Dataset excerpts
##############################
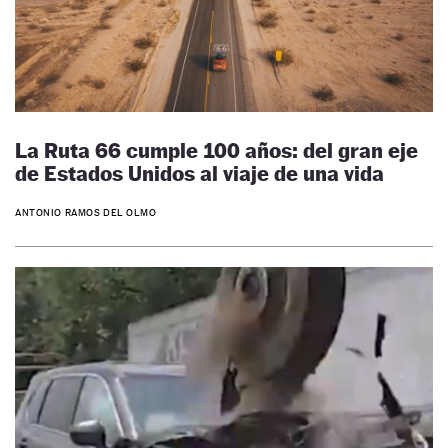
La Ruta 66 cumple 100 años: del gran eje
de Estados Unidos al viaje de una vida
ANTONIO RAMOS DEL OLMO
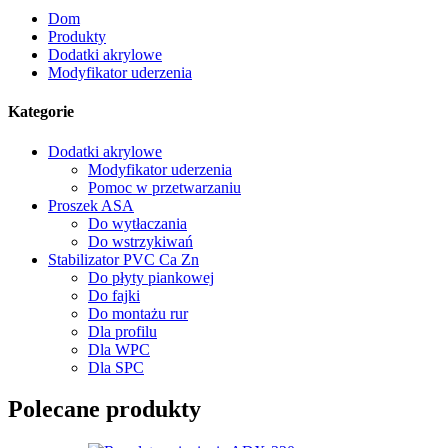
Dom
Produkty
Dodatki akrylowe
Modyfikator uderzenia
Kategorie
Dodatki akrylowe
Modyfikator uderzenia
Pomoc w przetwarzaniu
Proszek ASA
Do wytłaczania
Do wstrzykiwań
Stabilizator PVC Ca Zn
Do płyty piankowej
Do fajki
Do montażu rur
Dla profilu
Dla WPC
Dla SPC
Polecane produkty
##############################
-- Activity --
Pictures aside, restate the entries word for word.

-- Your response --
La Ruta 66 cumple 100 años: del gran eje
de Estados Unidos al viaje de una vida
ANTONIO RAMOS DEL OLMO
Dom
Produkty
Dodatki akrylowe
Modyfikator uderzenia
Kategorie
Dodatki akrylowe
Modyfikator uderzenia
Pomoc w przetwarzaniu
Proszek ASA
Do wytłaczania
Do wstrzykiwań
Stabilizator PVC Ca Zn
Do płyty piankowej
Do fajki
Do montażu rur
Dla profilu
Dla WPC
Dla SPC
Polecane produkty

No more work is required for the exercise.